Jetzt aber endlich: Anruf bei der auf der Vodafone-Website ausgelobten Hotline. Die Verbindung mit dem ersten Mitarbeiter wird genau in dem Moment unterbrochen, als ich ihm das ganze Ausmaß des Problems geschildert habe. Na bravo! Zweiter Versuch: Ich rattere meinen Text nun fast schon auswendig herunter, inklusive aller Tracking- und Kontoinformationen. Daraufhin werde ich an die Service-Hotline verwiesen – die ist aber mit iPhone-Bestellungen hoffnungslos überlastet. Dritter Versuch zwei Stunden später – dieses Mal rufe ich gleich die richtige Nummer an. Und die Dame kann tatsächlich helfen. Laut ihrer Information ist die Ware zwar am 25.9. in der Filiale angekommen, aber ich bekomme nun wohl tatsächlich noch diese Woche eine neue Karte zugeschickt und außerdem noch den Anschlusspreis erlassen.
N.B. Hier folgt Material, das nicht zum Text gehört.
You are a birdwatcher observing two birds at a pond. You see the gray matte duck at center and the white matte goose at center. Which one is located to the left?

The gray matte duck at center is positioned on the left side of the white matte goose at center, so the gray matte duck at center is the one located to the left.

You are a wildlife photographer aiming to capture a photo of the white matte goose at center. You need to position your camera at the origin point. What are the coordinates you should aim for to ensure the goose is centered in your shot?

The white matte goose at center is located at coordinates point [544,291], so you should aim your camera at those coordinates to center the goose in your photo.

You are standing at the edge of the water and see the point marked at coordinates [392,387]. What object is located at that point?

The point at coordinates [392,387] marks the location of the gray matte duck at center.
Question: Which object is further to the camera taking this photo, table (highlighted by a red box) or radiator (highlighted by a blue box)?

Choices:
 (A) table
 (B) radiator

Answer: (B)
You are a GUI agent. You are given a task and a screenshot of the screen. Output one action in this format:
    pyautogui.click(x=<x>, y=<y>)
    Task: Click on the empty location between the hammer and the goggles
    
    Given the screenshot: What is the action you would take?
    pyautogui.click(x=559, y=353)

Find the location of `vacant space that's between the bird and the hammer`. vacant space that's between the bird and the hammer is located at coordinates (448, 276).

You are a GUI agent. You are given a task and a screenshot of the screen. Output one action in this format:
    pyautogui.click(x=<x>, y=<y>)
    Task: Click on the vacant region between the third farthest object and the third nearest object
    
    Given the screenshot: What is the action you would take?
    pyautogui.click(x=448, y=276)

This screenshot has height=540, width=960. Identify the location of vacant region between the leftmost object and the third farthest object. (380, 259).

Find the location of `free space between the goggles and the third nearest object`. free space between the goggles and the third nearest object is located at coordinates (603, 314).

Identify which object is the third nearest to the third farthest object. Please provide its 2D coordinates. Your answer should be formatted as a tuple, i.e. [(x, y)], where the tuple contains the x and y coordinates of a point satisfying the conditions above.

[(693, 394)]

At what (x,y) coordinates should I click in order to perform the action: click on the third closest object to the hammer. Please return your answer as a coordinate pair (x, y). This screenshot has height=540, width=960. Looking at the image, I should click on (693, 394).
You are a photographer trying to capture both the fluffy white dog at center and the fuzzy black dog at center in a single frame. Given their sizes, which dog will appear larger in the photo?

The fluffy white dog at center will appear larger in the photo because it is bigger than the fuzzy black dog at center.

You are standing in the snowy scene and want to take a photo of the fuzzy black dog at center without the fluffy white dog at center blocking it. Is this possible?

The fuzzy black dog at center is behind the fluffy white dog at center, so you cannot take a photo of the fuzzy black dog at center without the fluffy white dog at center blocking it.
Am Ende hat mich Vodafone knapp als Kunden gehalten. Alles gut, könnte man meinen. Drei Dinge habe ich jedoch gelernt und werde sie weiter beobachten:

  1. Multi-Channel-Commerce und -CRM sind eine Mammutaufgabe. Vodafone ist noch lange nicht in dieser gewünschten kombinierten Online-Offline-Welt angekommen. Ein wesentlicher Grund dafür scheint mir in der Motivation der Filialmitarbeiter zu liegen. Diese ist vorhanden, jedoch vor allem in Richtung von eigenem Umsatz gerichtet, das haben mir die Gespräche in der Filiale gezeigt. Mit diesem Ansatz lässt sich jedoch keine durchgängige Kommunikation erreichen. Der Kunde macht schon lange keinen Unterschied mehr zwischen Online-Markenauftritt / Webshop und den Läden vor Ort. Er erwartet, dass die Mitarbeiter in der Filiale in der Lage sind, alle Aufträge zu bearbeiten, egal wo sie abgeschlossen worden sind. Es bleibt also noch viel Arbeit für die Zukunft bei Vodafone.
  2. Kundenfreundlichkeit in der Filiale ist ein wichtiges Aushängeschild einer Marke – egal wo der Umsatz gemacht wird. Das haben allerdings die betreffenden Mitarbeiter in der Filiale am Hamburger Jungfernstieg noch nicht verinnerlicht. Angefangen von einer ordentlichen Kommunikation, über ein Gespräch auf Augenhöhe bis zum Respekt vor den Wünschen des Kunden.
  3. Im telefonischen Kundenservice haben sich in den letzten Jahren deutliche Verbesserungen ergeben – wenn man denn die richtigen Ansprechpartner identifizieren kann. Auf der Website ist da noch Verbesserungspotenzial vorhanden. Die Mitarbeiterin, mit der ich am Ende sprach, hatte aber die richtige Problemlösungskompetenz und auch Möglichkeiten in ihrem Einflussbereich, um mein spezifisches Problem auch wirklich aus der Welt zu schaffen.

Ich warte damit gespannt darauf, ob mir meine neue SIM-Card denn nun auch wirklich zugeht.